А сосед тем временем успокоился, пристроился у противоположной стены, пошарил по карманам полушубка, наскреб несколько крупиц махорки, посетовал:

— Закурить бы... Да бумагу и зажигалку отобрали, проклятые. Была бы ты мужик, может, у тебя что нашлось бы, а так-то... Тебя как звать?

— Зови как хочешь, — уклончиво ответила Саша. — Хоть Авдотьей.

— Не, на Авдотью ты не похожа... — улыбнулся сосед.— А что не хочешь по правде-то назваться?

— Тебе разве не все равно? — вопросом на вопрос ответила Саша. — А уж если ты такой любопытный, так, пожалуйста, знай, секрета в том теперь никакого нет: я парашютистка.

— Парашютистка? Вон оно что! Ну, бедовая... Да меня озолоти — не соглашусь с самолета прыгать.

— Слушай, а где мы находимся? — спросила в свою очередь Саша.

— Как где? В гестапе.

— Знаю, что не в санатории. В местности какой?

— В Копцевичах.

— А ты что, здешний?

— Здешний. Наша деревня отсель шестнадцать километров. Всех немцы поразорили, сколько замордовали, скольких в Германию свою треклятую, вот таких молодых, вроде тебя, поугоняли. От такой жизни в партизаны пойдешь.

— А ты что, из партизан?

— Не, я шорник. Меня немец с самого начала мобилизовал сбрую чинить. Я ему человек нужный, не обижали. Тут сколь времени у них при хозяйстве. И паек имел...

— А сюда попал — за работу отблагодарили?

— Кто их знает. У меня перед ними вины нет. Я здоровьем слаб, беркулез. В армию, как война началась, не взяли. Давно в партизаны бы ушел, да здоровье не позволяет.

— Чего же тебе в партизаны, если ты от немцев плохого не видел?

— Это я-то? Как это — не видел? А кто материну избу сжег? Немцы! Моего брательника, хворый он, дорогу расчищать не вышел, до полусмерти палками измолотили, инвалидом в тридцать пять годов сделали. Из-за кого мать моя на смертном одре лежит, в чужом доме, — приютили, спасибо, люди добрые. Кто во всем этом виноватый? Они, проклятущие, немцы-гитлеры. Кабы я что мог сурьезное против них — жизни не пожалел бы!

— Наверное, они тебя сюда по подозрению...

— Откель подозрение-то? Я научен при ихнем царстве язык за зубами держать. По ошибке какой-то меня сюда запихнули. С переполоху.

— С чего переполох-то?

— Наши, слышь, наступают с фронта. Немец-то и стал суетной. А тут еще партизаны склад горючего спалили, Вот гестапо и хватает всех, кого ни попадя.

— Слушай, а ты про других парашютистов не слыхал? — Саша ухватилась за надежду хоть что-нибудь узнать о товарищах. — Со мною ведь еще девятерых схватили.

— Рад бы всей душой, да ничего тебе, дева, сказать не могу.

«Подсаженный или неподсаженный?» — никак не могла решить Саша, присматриваясь к соседу.
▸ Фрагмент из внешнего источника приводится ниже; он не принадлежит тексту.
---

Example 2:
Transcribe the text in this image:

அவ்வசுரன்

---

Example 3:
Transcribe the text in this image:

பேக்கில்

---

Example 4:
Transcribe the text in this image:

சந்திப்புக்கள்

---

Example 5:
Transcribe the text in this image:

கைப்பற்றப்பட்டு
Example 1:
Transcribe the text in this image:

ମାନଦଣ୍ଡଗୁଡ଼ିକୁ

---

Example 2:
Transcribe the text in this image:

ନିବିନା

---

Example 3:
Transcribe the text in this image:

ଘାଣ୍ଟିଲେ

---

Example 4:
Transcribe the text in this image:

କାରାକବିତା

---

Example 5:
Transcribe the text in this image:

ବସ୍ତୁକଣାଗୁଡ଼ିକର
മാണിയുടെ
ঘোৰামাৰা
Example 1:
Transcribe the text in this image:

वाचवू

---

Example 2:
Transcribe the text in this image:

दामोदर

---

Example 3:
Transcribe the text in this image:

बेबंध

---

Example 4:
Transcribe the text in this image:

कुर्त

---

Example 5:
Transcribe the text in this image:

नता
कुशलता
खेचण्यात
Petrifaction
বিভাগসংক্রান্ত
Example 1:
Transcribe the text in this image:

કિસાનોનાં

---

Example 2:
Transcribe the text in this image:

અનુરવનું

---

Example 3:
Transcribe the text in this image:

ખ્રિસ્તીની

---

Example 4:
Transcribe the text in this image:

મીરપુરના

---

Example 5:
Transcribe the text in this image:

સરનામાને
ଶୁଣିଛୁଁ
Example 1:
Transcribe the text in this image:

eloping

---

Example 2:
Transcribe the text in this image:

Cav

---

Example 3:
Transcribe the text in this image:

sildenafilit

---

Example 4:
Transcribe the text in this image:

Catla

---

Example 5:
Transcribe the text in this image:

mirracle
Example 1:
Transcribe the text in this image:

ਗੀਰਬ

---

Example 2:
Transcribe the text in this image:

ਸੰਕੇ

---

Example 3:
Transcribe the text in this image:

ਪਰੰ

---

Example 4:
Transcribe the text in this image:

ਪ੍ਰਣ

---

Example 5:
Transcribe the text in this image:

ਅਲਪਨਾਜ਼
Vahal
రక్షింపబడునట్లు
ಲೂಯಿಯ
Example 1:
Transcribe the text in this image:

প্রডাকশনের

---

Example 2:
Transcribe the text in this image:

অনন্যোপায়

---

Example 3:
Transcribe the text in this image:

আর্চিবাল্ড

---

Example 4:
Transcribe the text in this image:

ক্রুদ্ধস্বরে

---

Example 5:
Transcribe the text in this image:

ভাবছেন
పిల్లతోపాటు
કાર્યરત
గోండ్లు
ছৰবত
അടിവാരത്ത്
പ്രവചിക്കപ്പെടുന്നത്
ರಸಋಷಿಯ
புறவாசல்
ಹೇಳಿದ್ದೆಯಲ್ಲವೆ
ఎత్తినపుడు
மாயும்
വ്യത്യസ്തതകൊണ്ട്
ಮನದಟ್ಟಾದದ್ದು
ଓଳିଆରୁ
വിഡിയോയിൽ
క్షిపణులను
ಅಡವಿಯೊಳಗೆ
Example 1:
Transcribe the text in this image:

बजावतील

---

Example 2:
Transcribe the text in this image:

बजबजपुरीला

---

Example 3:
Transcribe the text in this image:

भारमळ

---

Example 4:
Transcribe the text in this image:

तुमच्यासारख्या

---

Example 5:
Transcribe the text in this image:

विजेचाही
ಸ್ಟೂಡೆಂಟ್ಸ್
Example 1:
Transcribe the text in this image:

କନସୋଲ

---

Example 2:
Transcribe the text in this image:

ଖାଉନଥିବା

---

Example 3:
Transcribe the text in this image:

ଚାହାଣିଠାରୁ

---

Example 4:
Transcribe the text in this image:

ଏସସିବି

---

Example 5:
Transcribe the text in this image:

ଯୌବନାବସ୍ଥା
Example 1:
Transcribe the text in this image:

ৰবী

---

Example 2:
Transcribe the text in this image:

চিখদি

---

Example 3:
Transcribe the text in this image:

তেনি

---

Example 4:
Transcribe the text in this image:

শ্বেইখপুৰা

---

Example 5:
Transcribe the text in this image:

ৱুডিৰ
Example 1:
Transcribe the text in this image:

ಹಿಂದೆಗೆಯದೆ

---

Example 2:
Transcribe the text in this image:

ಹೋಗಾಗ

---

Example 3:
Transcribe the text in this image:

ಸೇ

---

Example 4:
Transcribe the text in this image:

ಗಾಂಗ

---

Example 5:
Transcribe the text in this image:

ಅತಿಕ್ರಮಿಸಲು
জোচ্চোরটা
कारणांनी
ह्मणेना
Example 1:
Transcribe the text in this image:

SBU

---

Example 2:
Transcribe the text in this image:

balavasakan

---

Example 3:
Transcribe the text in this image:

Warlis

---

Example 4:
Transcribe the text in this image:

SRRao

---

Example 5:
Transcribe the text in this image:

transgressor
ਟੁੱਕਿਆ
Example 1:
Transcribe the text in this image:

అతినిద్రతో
Доверия не добивается, не пристает с расспросами, с кем мы должны были связаться. Сочувствует как будто искренне...»

Новый сосед пробыл в камере с Сашей двое суток. Много ее не расспрашивал, но очень сочувствовал ей: такая молодая, ей бы жить да жить. На третий день его вызвали на допрос. Вернулся оттуда веселым.

— Выпустят меня! С другим каким-то попутали. Сказали — завтра начальнику доложат, как приедет, и выпустят.

— Поздравляю, счастливо отделался.

— Благодарствую... А вот за тебя, дева, не поверишь, как душа болит... Уж давно мозгой ворочаю, как тебе помочь...

— Наворочал что-нибудь?

— Есть одно соображение...

Оглянулся на дверь, придвинулся к Саше, снизил голос до шепота:

— Я же знаю — от партизан люди везде. Может, даже здесь. Вот я и думаю: если б они узнали, что ты тут, может, и вызволили бы. Клятву даю: ежели выпустят меня — расшибусь, а постараюсь, чтобы партизаны про тебя узнали.

Саша задумалась:

«А что, если он и в самом деле хочет, чтобы меня выручили? Тогда есть шанс спастись».